The transfer of sensory input from the GG to the OB and the subsequent coding of this information in the OB has been barely examined so far. It has been observed that an appropriate chemical cue evokes electrical signals in the GG that could be conveyed via GG axons to the OB of the brain (Hanke et al. 2013). In line with this concept, chemo- or thermosensory stimulation of the GG, as described above, elicits activation of Grueneberg glomeruli in the OB (Bumbalo et al. 2017a). In these experiments, when mice were exposed to the GG-activating odorant 2,3-DMP or cool temperatures, most if not all of the Grueneberg glomeruli were stimulated (Bumbalo et al. 2017a). This finding is remarkable because in the MOE, a given odorant evokes responses in only a subpopulation of the sensory neurons; accordingly, only a subset of the glomeruli in the bulb is stimulated, leading to a so-called chemotopic or topographic map of activated glomeruli in the OB that encodes the chemosensory information (Buck 1996, 2000; Mori et al. 1999; Bozza and Mombaerts 2001). This discrepancy between coding the information from the GG (activation of most or even all Grueneberg glomeruli) and coding sensory input from the MOE (stimulation of only a subset of the glomeruli connected to the MOE) is compliant with the concept that the GG could be rather dedicated to the mere detection of alarm signals than to the discrimination of different substances. How a single odorant can activate most or even all Grueneberg glomeruli is currently unclear. One explanation could be that this odorant induces responses in the majority of the GG neurons. In fact, it has been described that a single odorant can stimulate very large subpopulations of these cells (Brechbühl et al. 2013a). Alternatively or in addition, a single GG neuron might innervated different Grueneberg glomeruli simultaneously via branching of its axonal process; a notion consistent with the observation that Grueneberg glomeruli seem to be interconnected.

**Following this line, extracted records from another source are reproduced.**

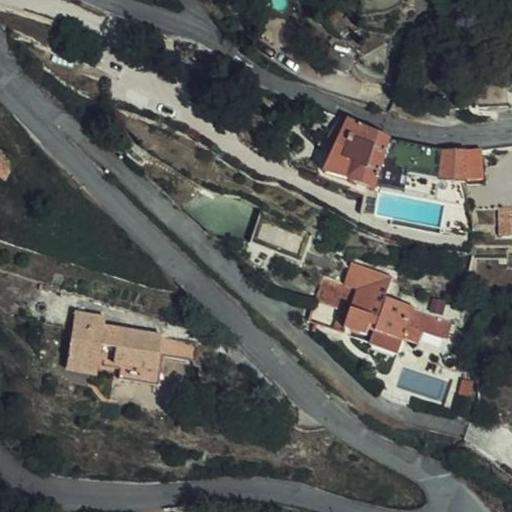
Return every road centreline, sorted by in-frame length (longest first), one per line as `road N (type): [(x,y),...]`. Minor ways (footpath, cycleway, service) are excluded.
road 1 (residential): [(463,511),(439,479),(320,409),(0,78)]
road 2 (residential): [(0,458),(53,489),(266,490),(351,511)]
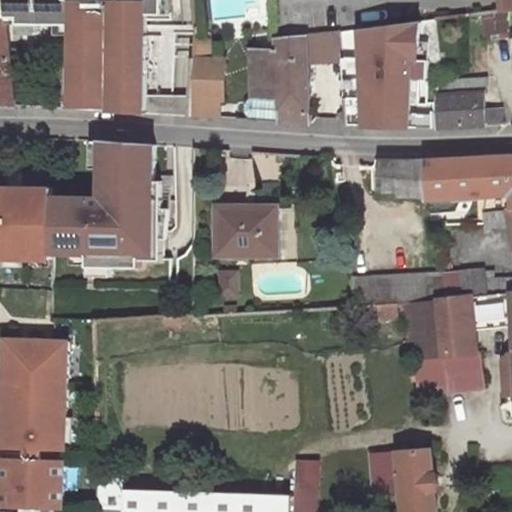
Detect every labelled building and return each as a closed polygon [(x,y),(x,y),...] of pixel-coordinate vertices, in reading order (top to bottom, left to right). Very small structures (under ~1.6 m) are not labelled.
[(0,0),(0,104),(17,106),(9,23),(6,0),(0,0)] [(149,114),(149,96),(149,37),(141,37),(141,20),(150,20),(174,20),(172,0),(6,0),(9,23),(21,23),(40,24),(58,24),(81,24),(81,36),(75,36),(74,109),(149,114)] [(511,0),(500,0),(501,12),(507,11),(511,10),(511,0)] [(470,16),(472,37),(484,35),(484,40),(509,36),(507,11),(501,12),(470,16)] [(149,37),(150,20),(141,20),(141,37),(149,37)] [(422,21),(342,32),(343,61),(346,125),(418,128),(419,105),(420,79),(413,78),(414,61),(420,62),(422,21)] [(40,24),(21,23),(21,34),(40,34),(40,24)] [(81,24),(58,24),(58,36),(75,36),(81,36),(81,24)] [(197,31),(195,56),(210,57),(209,30),(197,31)] [(253,50),(255,98),(279,100),(279,123),(312,124),(311,63),(343,61),(342,32),(309,36),(277,39),(278,50),(253,50)] [(229,102),(231,57),(210,57),(195,56),(194,96),(193,117),(223,118),(225,102),(229,102)] [(428,80),(440,79),(439,71),(429,71),(428,80)] [(487,110),(486,78),(438,81),(438,129),(502,126),(502,110),(487,110)] [(166,96),(149,96),(149,114),(165,115),(193,117),(194,96),(166,96)] [(279,100),(255,98),(254,101),(253,122),(279,123),(279,100)] [(253,122),(254,101),(252,101),(246,105),(246,115),(250,120),(253,122)] [(433,105),(419,105),(418,128),(434,129),(433,105)] [(107,199),(55,199),(55,254),(79,254),(90,254),(90,263),(90,268),(111,268),(142,268),(143,261),(163,261),(164,232),(164,199),(157,199),(157,147),(132,145),(132,146),(104,146),(104,192),(107,192),(107,199)] [(428,201),(511,195),(511,157),(426,162),(427,194),(428,201)] [(381,161),(380,194),(427,194),(426,162),(381,161)] [(0,260),(55,261),(55,254),(55,199),(55,189),(0,188),(0,260)] [(279,255),(279,211),(250,211),(249,206),(221,206),(220,255),(279,255)] [(511,228),(511,210),(485,213),(486,224),(487,229),(511,228)] [(485,213),(447,214),(447,226),(486,224),(485,213)] [(90,254),(79,254),(79,262),(90,263),(90,254)] [(111,268),(90,268),(90,276),(110,276),(111,268)] [(490,295),(487,269),(462,271),(465,297),(490,295)] [(465,297),(462,271),(446,272),(447,299),(465,297)] [(446,272),(355,277),(355,306),(380,305),(399,303),(405,303),(438,300),(447,299),(446,272)] [(419,361),(422,387),(484,380),(481,353),(473,354),(470,322),(487,321),(511,318),(511,293),(490,295),(465,297),(447,299),(438,300),(444,358),(419,361)] [(405,303),(411,362),(419,361),(444,358),(438,300),(405,303)] [(382,322),(400,320),(399,303),(380,305),(382,322)] [(481,353),(489,353),(487,321),(470,322),(473,354),(481,353)] [(56,511),(56,506),(65,507),(67,461),(43,460),(43,447),(67,448),(71,341),(8,339),(4,446),(28,447),(27,460),(4,459),(2,504),(24,505),(23,511),(56,511)] [(436,473),(434,448),(401,452),(403,467),(404,492),(405,511),(438,511),(437,490),(441,489),(440,472),(436,473)] [(358,470),(357,457),(335,459),(337,472),(358,470)] [(321,511),(322,460),(299,460),(298,511),(321,511)] [(376,469),(378,494),(404,492),(403,467),(376,469)]
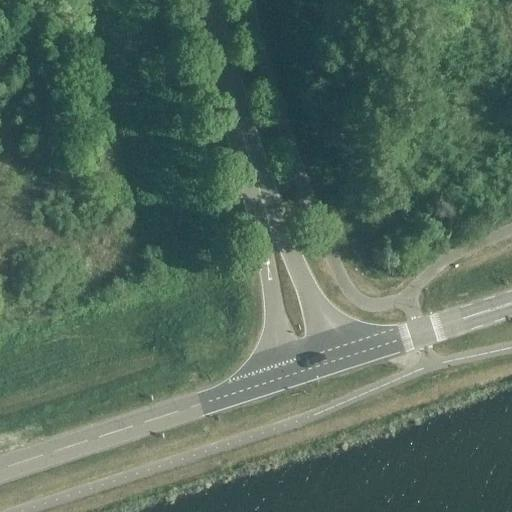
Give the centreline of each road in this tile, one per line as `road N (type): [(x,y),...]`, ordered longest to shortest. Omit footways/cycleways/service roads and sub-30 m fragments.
road 1 (tertiary): [(0,468),(282,378)]
road 2 (tertiary): [(256,193),(206,0)]
road 3 (tertiary): [(256,193),(282,378)]
road 4 (tertiary): [(337,360),(256,193)]
road 5 (tertiary): [(511,304),(337,360)]
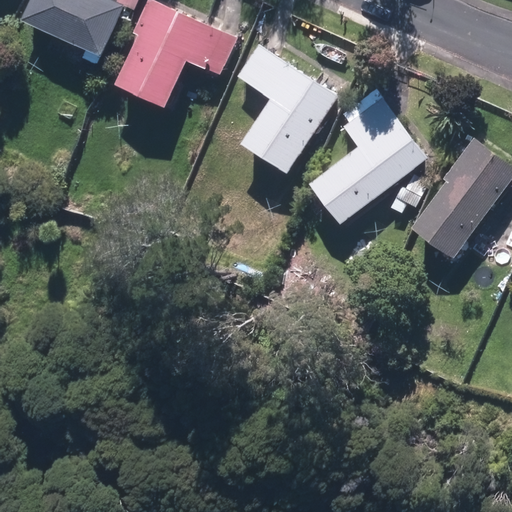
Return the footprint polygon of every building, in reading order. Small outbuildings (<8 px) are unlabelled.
[(38,0),(32,16),(113,52),(135,4),(126,0),(38,0)] [(229,72),(246,35),(166,0),(154,0),(142,27),(149,30),(127,80),(176,101),(196,58),(229,72)] [(347,93),(265,41),(244,74),(278,95),(250,139),(298,169),(347,93)] [(352,218),(436,155),(383,86),(344,115),(367,145),(323,179),(352,218)] [(422,224),(463,254),(511,185),(511,158),(481,136),(454,174),(456,176),(422,224)]
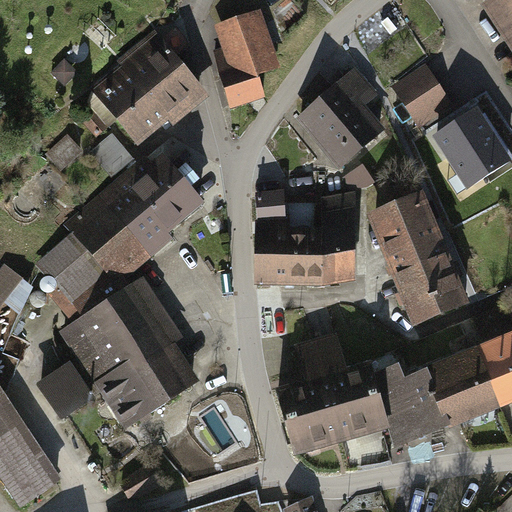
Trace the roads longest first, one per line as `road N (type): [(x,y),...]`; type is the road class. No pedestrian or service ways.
road 1 (residential): [(283,468),(254,366),(241,167)]
road 2 (residential): [(241,167),(318,54),(373,0)]
road 3 (residential): [(511,461),(330,491)]
road 4 (residential): [(283,468),(123,511)]
road 5 (residential): [(241,167),(226,149),(197,17)]
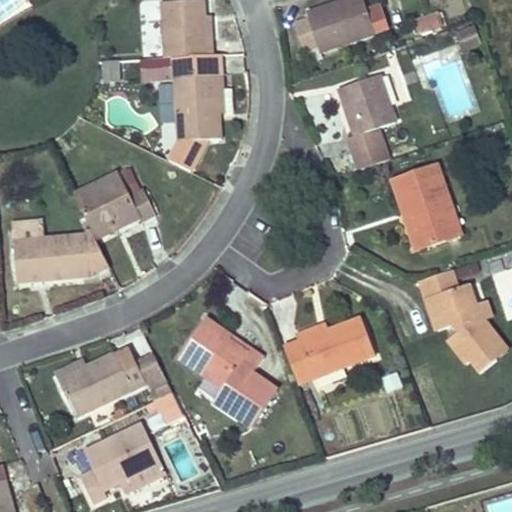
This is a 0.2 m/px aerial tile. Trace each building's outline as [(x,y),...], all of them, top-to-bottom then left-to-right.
[(362,0),(347,0),(343,2),(307,14),(308,21),(294,25),(304,55),(318,50),(320,56),(375,37),(362,0)] [(161,4),(163,59),(172,58),(213,57),(213,40),(206,40),(205,19),(205,2),(161,4)] [(424,20),(414,23),(419,36),(427,33),(424,20)] [(474,28),(454,35),(460,53),(480,46),(474,28)] [(213,57),(172,58),(173,83),(177,144),(219,142),(218,116),(217,93),(224,93),(223,56),(213,57)] [(173,83),(172,58),(163,59),(143,60),(145,85),(173,83)] [(119,64),(105,65),(106,84),(121,83),(119,64)] [(348,140),(358,172),(388,162),(378,131),(395,125),(380,77),(340,91),(354,138),(348,140)] [(224,93),(217,93),(218,116),(226,115),(224,93)] [(393,183),(404,214),(410,212),(422,250),(460,238),(436,168),(393,183)] [(185,173),(173,194),(194,206),(206,185),(185,173)] [(118,174),(73,195),(91,232),(96,241),(115,232),(112,228),(138,216),(141,221),(142,224),(156,218),(144,190),(128,197),(118,174)] [(410,212),(404,214),(417,252),(422,250),(410,212)] [(112,228),(115,232),(141,221),(138,216),(112,228)] [(96,241),(91,232),(87,236),(44,240),(42,222),(11,225),(16,285),(92,278),(110,270),(96,241)] [(504,348),(485,323),(477,326),(471,309),(464,288),(458,291),(452,273),(420,284),(433,324),(436,323),(440,332),(453,328),(458,334),(448,343),(466,367),(470,363),(479,376),(496,362),(492,357),(504,348)] [(491,321),(486,304),(471,309),(477,326),(485,323),(491,321)] [(278,391),(254,374),(264,360),(249,351),(246,355),(227,342),(230,337),(206,320),(177,360),(222,392),(215,402),(253,429),(278,391)] [(297,344),(283,349),(297,386),(375,357),(361,320),(328,332),(297,344)] [(295,338),(297,344),(328,332),(327,326),(295,338)] [(249,351),(230,337),(227,342),(246,355),(249,351)] [(508,353),(504,348),(492,357),(496,362),(508,353)] [(87,367),(57,382),(74,418),(145,385),(129,350),(114,357),(113,355),(87,367)] [(54,376),(57,382),(87,367),(85,361),(54,376)] [(173,395),(155,403),(160,415),(166,427),(185,419),(173,395)] [(155,403),(145,408),(150,420),(160,415),(155,403)] [(103,492),(118,485),(160,466),(141,426),(83,453),(92,474),(80,479),(92,505),(106,499),(103,492)] [(160,466),(118,485),(123,496),(166,477),(160,466)] [(14,511),(5,481),(0,482),(0,511),(14,511)]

Conclusions and future directions

While the GG was widely ignored after its initial discovery, in recent years, it has been investigated at least in mice in more detail. These studies have disclosed that the GG is implicated in the reception of given alerting semiochemicals (alarm pheromones and predator scents). Importantly, detection of these compounds via the GG is critical for eliciting the corresponding behavioral and physiological reactions that are frequently associated with stress and/or fear. Intriguingly, with respect to its sensory capacity, it has been found that the GG is not only activated by certain chemical cues but also by cool temperatures, indicating that it serves as a dual sensory organ. Despite these major findings, a series of aspects related to the GG remain elusive. For instance, it is currently unknown whether a GG exists in only given mammalian species or in most/all mammals. Notably, with regard to its relevance for evoking stress and fear responses, it would be interesting to examine if a GG or a functional equivalent in another olfactory subsystem is also present in the nose of humans; however, the observation that the gene encoding GC-G, a protein essential for chemo- and thermosensory signaling in GG neurons of mice, is considered a pseudogene in humans might contradict this notion (Kuhn 2016). On the molecular level, it is unclear which transduction elements contribute to the temperature-dependent modulation of chemosensory signaling in the GG. Moreover, concerning the significance of ambient temperatures for GG stimulation, the biological importance of the odorant-independent activation of GG neurons by cool temperatures is still enigmatic. Finally, the neuronal wiring of the GG and especially its connectivity with cerebral centers controlling fear- and stress-associated responses await further investigation. Thus, future studies targeting the GG and its downstream neuronal circuitry might provide a better understanding of how the olfactory system processes alerting signals in order to enable mammals to avoid predation or other hazards.